The hierarchy in the left pane is organized at the highest level by media type (tape or file). Within each media type, the left pane contains an entry for each tape or each file; in either case, Backup identifies the tape or file by the media name you specified during backup. You can expand the outline until you see the drives, folders, and files that you want to restore. Mark these for restore by clicking the check box.
NOTE
A question mark on a folder icon indicates an item for which Backup has not yet read the catalog, or file list, from the backup media. You can force Backup to read the catalog by right-clicking a questionable folder and choosing Catalog from the shortcut menu. If you expand such an icon or mark it for restore without first cataloging its contents, Backup reads the catalog.
The default and recommended choice is not to restore any file that's already on the target disk. But you can opt to have the program restore when the backed-up copy is newer than the existing copy. Or you can have the program always restore. What you can't do is ask for a yes/no prompt every time the question arises. If you want some files always to be overwritten and some files never to be overwritten, you'll need to perform separate restore operations for each category of file.

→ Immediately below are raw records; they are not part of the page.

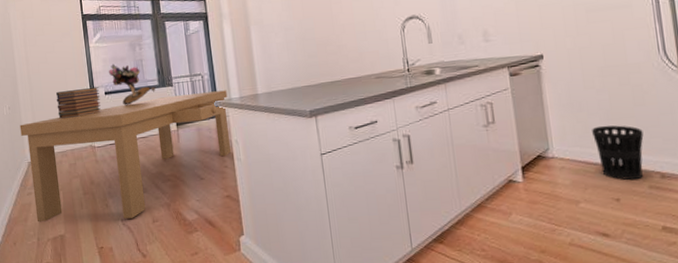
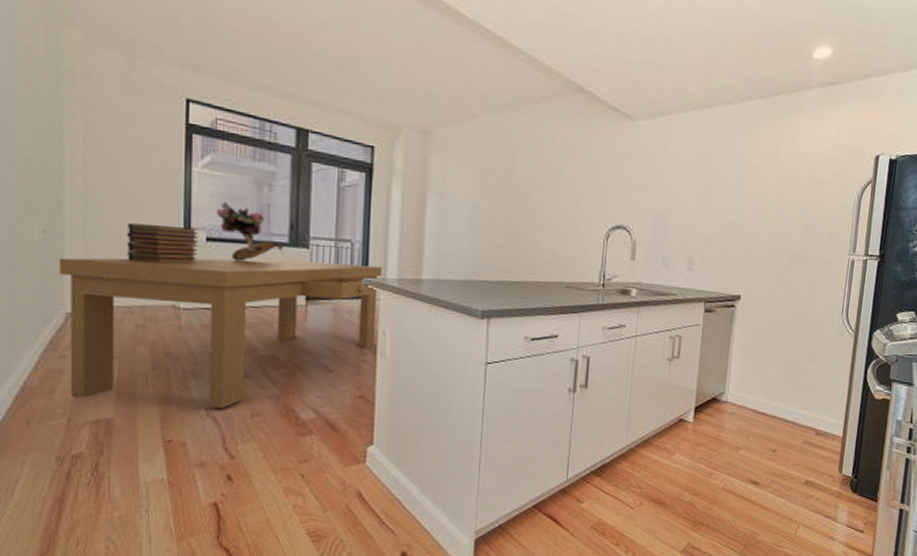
wastebasket: present [592,125,644,181] -> none [767,376,811,434]

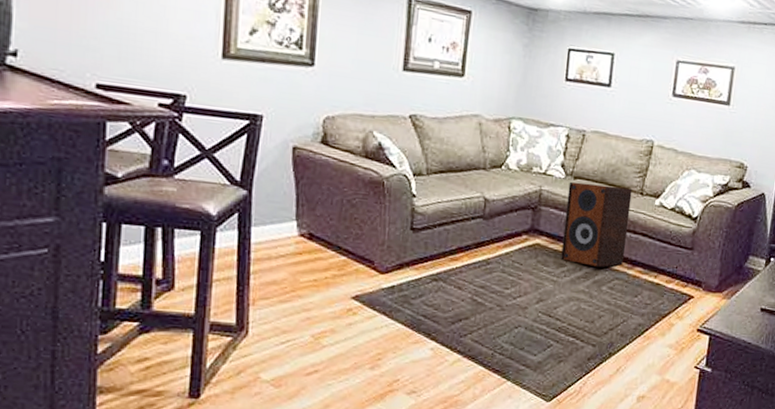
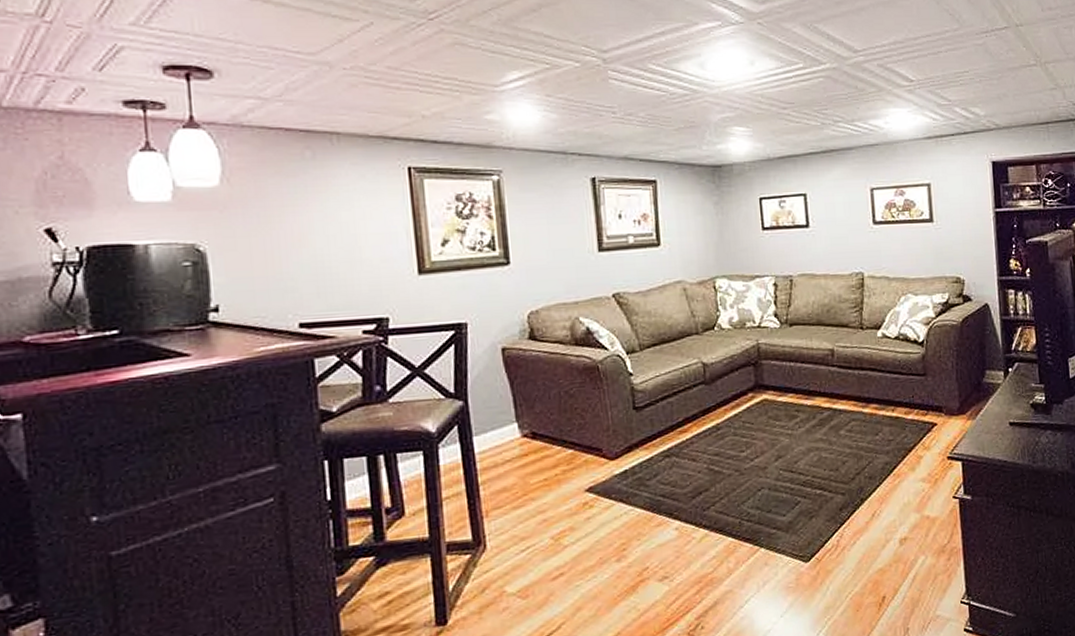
speaker: present [561,181,633,267] -> none [785,325,857,412]

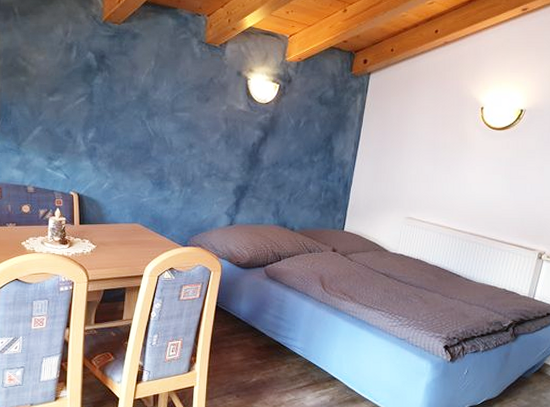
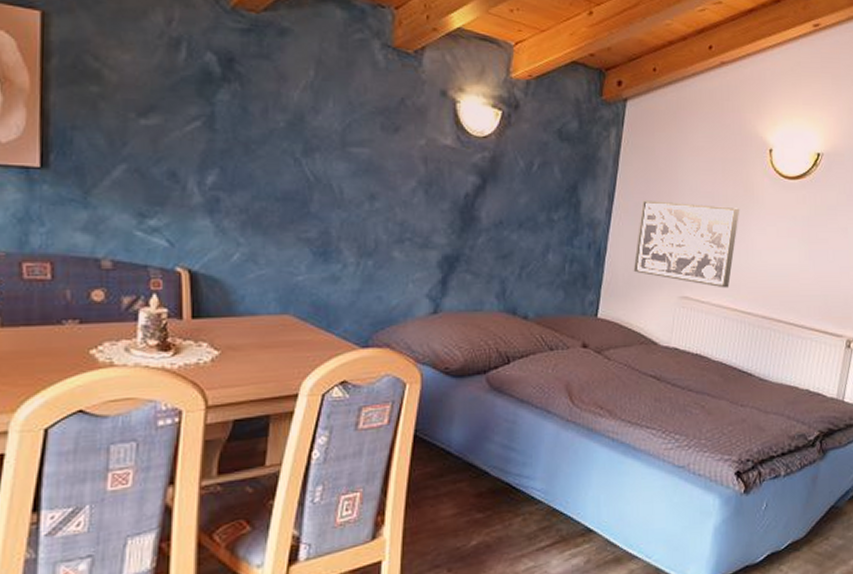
wall art: none [371,147,456,212] -> present [633,200,740,288]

Click OK to close the Options dialog box.
Backup then begins restoring your files, prompting you to insert the correct media if necessary, and keeping you informed of its progress with dialog boxes similar to the ones it uses for backup operations.
NOTE
You should always restore files that you have backed up from an NTFS volume to a Windows 2000 NTFS volume. If you restore them to a FAT or FAT32 volume—or even to an NTFS volume on a computer running Windows NT 4—you'll lose some or all of the NTFS security features, including permissions, encryption, and ownership information.